Title to these lands was vested in a corporate body set up under the Act called Anangu Pitjantjatjaraku, meaning the Pitjantjatjara People. This collective was given the task of protecting the interests of the traditional owners in the land and administering the Act under the constitution approved by the Corporate Affairs Commission.
The land held by Anangu Pitjantjatjaraku cannot be sold, subdivided or resumed. Visitors must acquire a permit, as entry to the lands is restricted. Groups such as mining companies must negotiate over access and the conditions of development. If a satisfactory arrangement cannot be reached, the Aboriginal owners have the right to deny access.
Following the passing of this Act, the people who had formerly occupied land to the south of that declared under the Pitjantjatjara Land Rights Act sought similar title to their lands. These lands, known as Maralinga, comprise large areas in the west of the State which were resumed by the Commonwealth Government for weapons testing in the 1950s. At the time, the people were promised that their lands would be returned to them. With the passing of the Maralinga-Tjarutja Land Rights Act, 1984, they have now successfully reclaimed their country.

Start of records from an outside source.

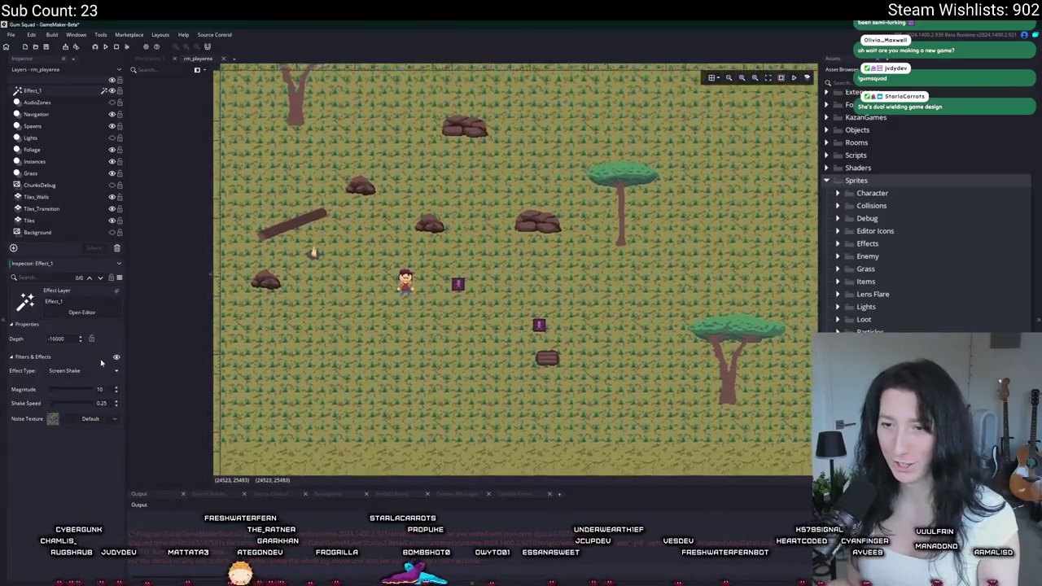
pyautogui.click(87, 371)
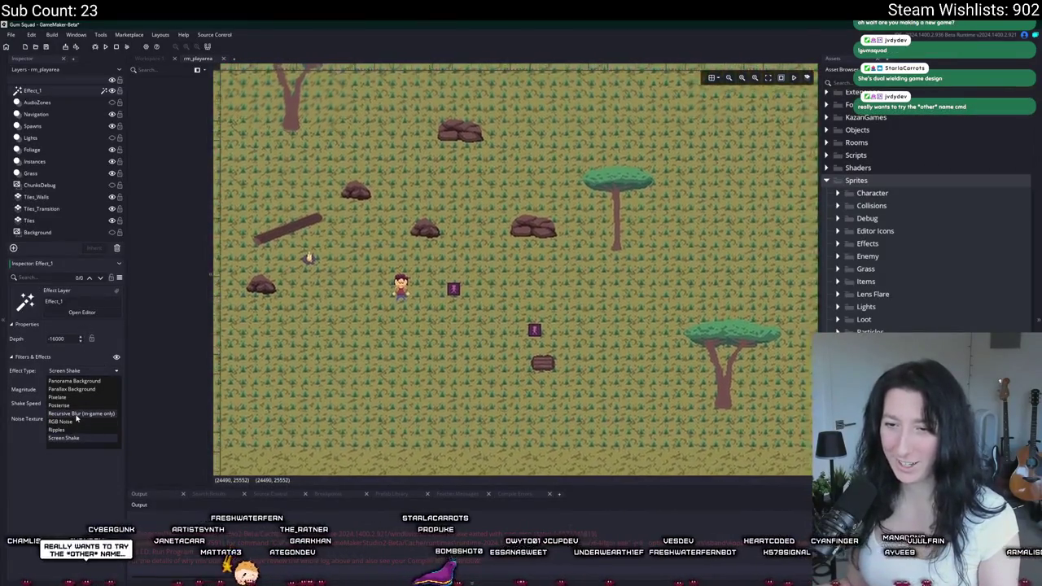
pyautogui.click(73, 405)
pyautogui.click(86, 371)
pyautogui.scroll(-3, 78, 412)
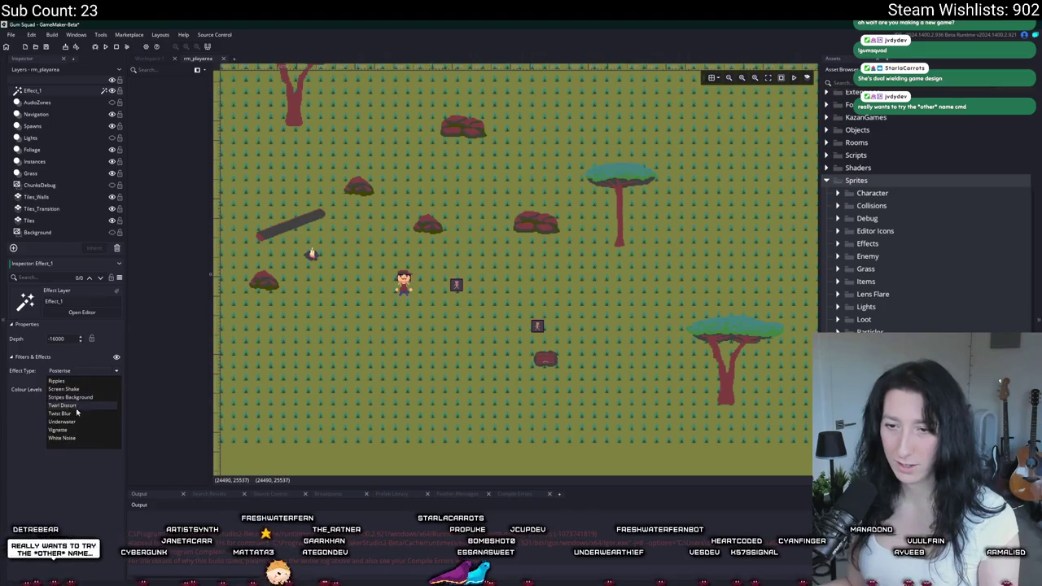
pyautogui.click(72, 422)
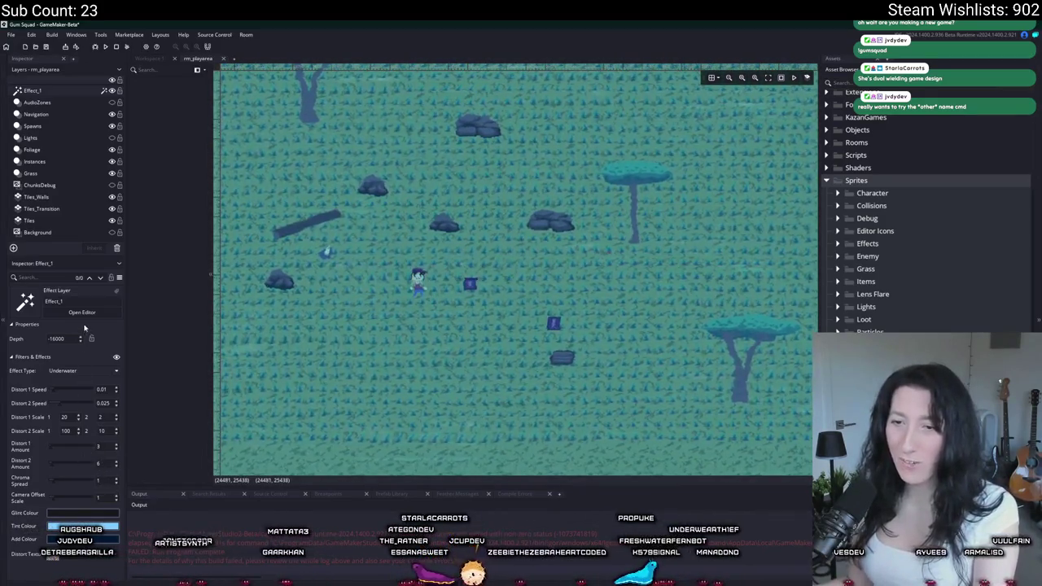
# - Choose Windblown Particles, then run the game and enter the game world
pyautogui.click(81, 370)
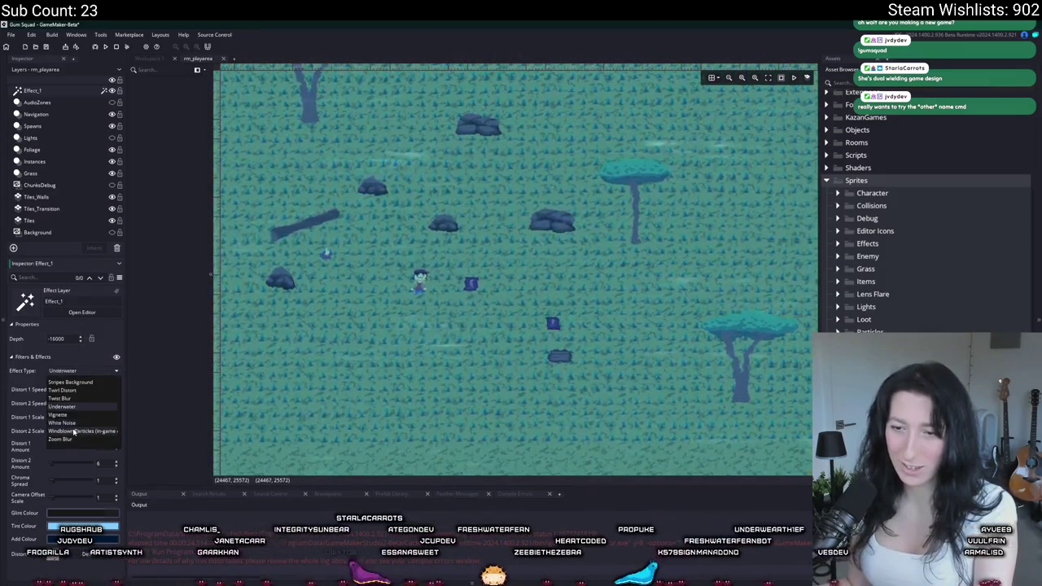
pyautogui.click(76, 430)
pyautogui.click(108, 47)
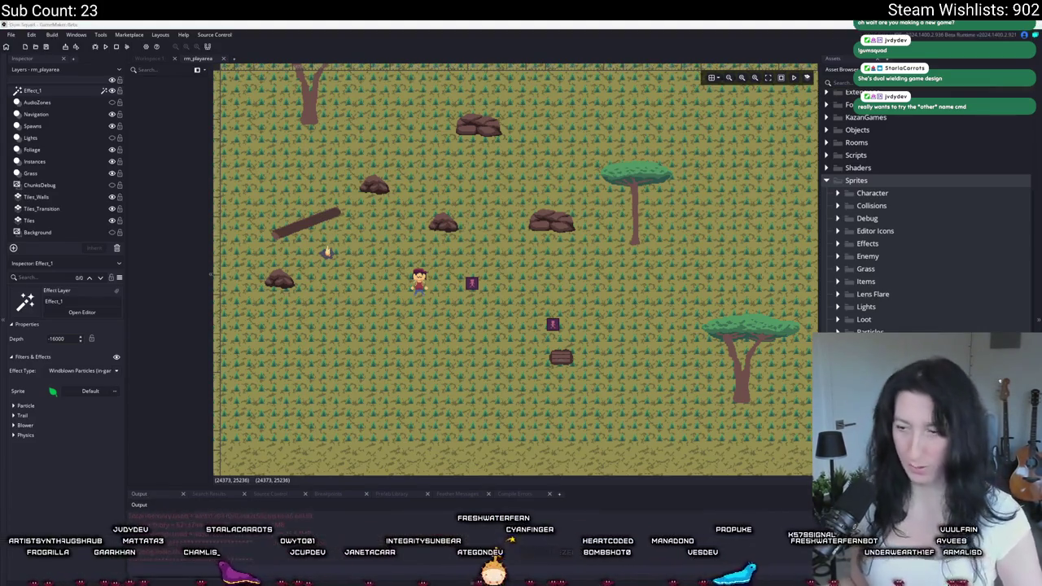
pyautogui.click(540, 294)
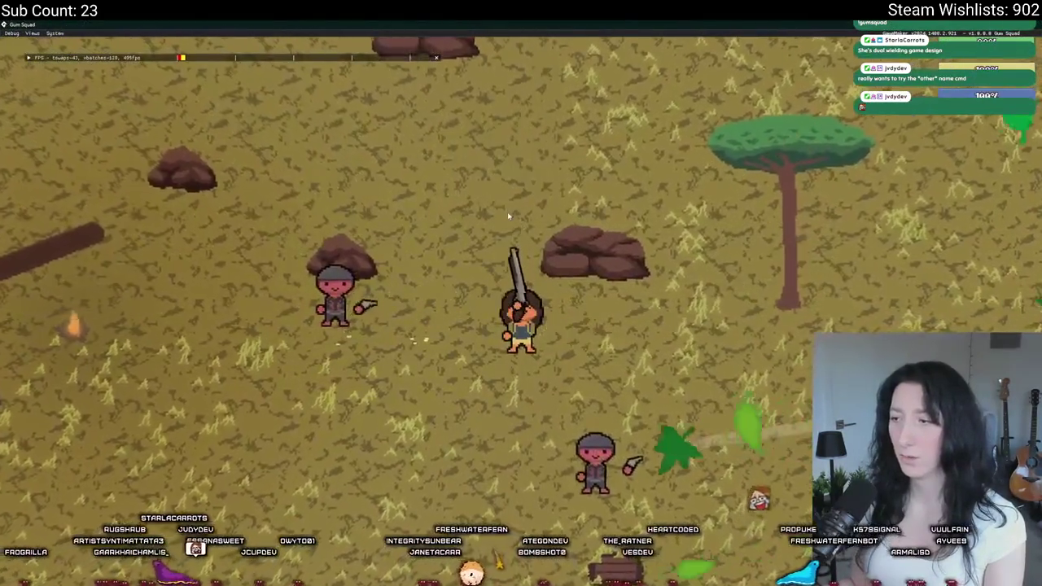
pyautogui.press('a')
pyautogui.press('w')
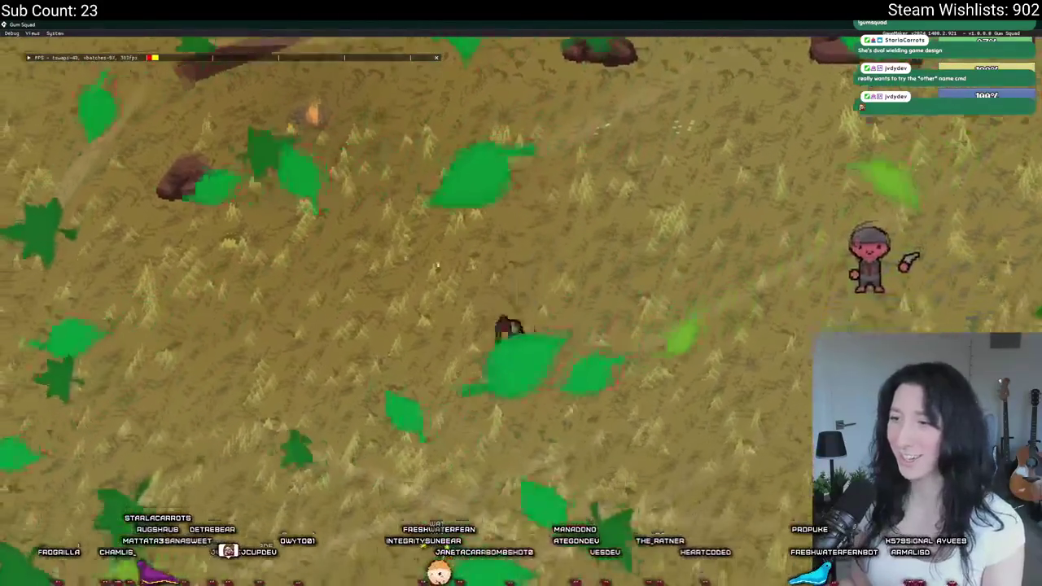
pyautogui.press('w')
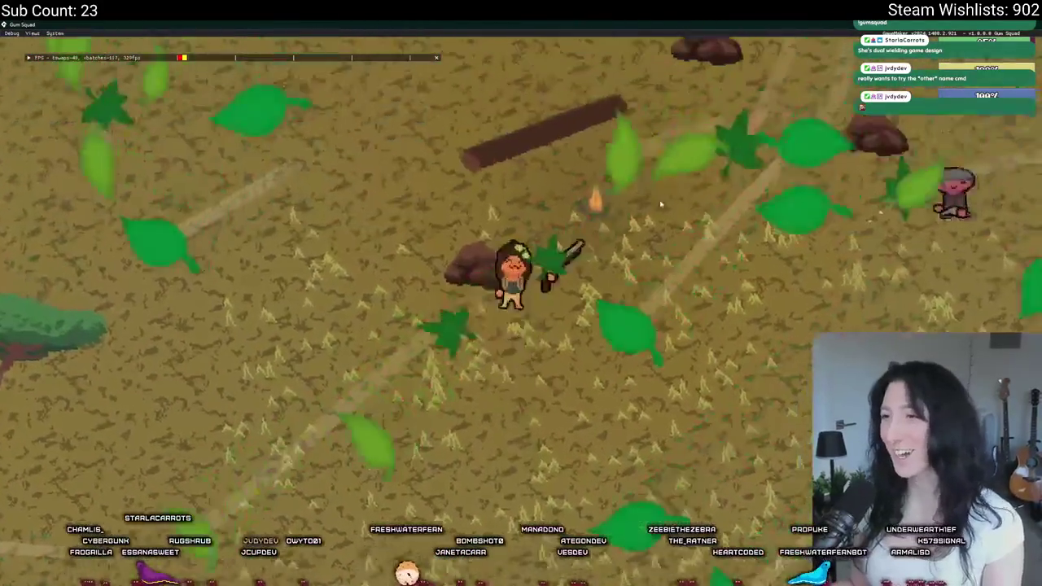
pyautogui.press('d')
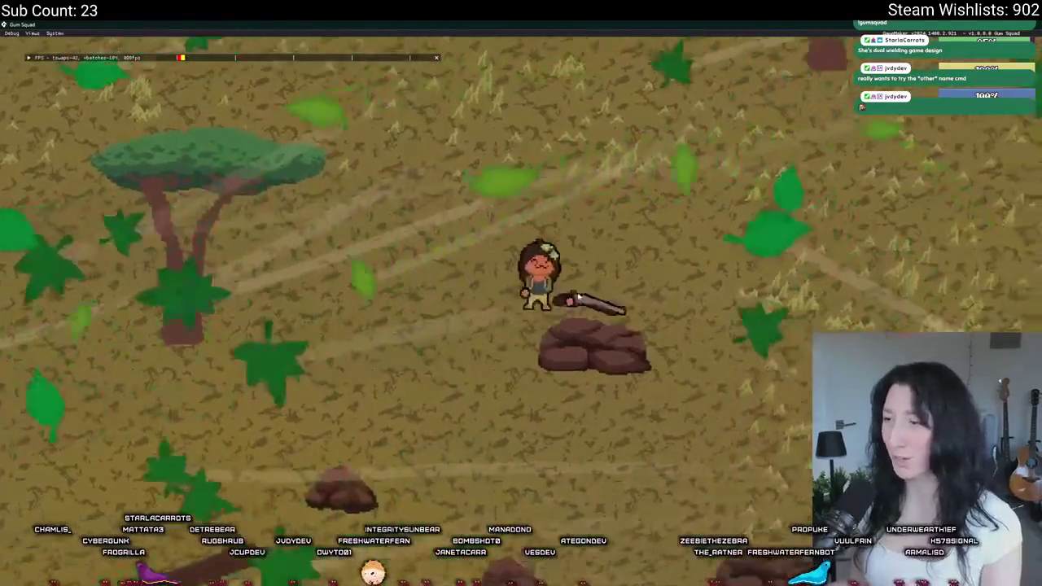
pyautogui.press('s')
pyautogui.press('d')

The third means by which Aboriginal people have begun to acquire land is through direct purchase on the open market with the assistance of Commonwealth funding. Money has been granted by the Department of Aboriginal Affairs and, since 1980, the Aboriginal Development Commission.
In addition to the areas mapped as Aboriginal lands, there are many sites often on land not owned by Aborigines which are culturally significant and have been registered and given legal protection under the Aboriginal and Historic Relics Preservation Act of 1965.
The map shows the major settlements and outstations (or homelands) which have been established on those parts of traditional Pitjantjatjara land where either tenure is now secure under South Australian or Northern Territory legislation or, as is the case in Western Australia, the land has been reserved for use by Aborigines. The homelands movement, which is a return by small family units to their traditional areas from centralised mission and reserve settlements, has been a significant result of the land rights process. Title to land has enabled people to decentralise, and decentralisation has brought with it benefits such as improved food and health, declining infant mortality, and greater control by Aborigines of their own lives and families. The map of settlements and outstations in the north-west of South Australia reflects what was the probable distribution of people in this area in pre-European times, when Aborigines successfully occupied land Europeans came to regard as uninhabitable desert.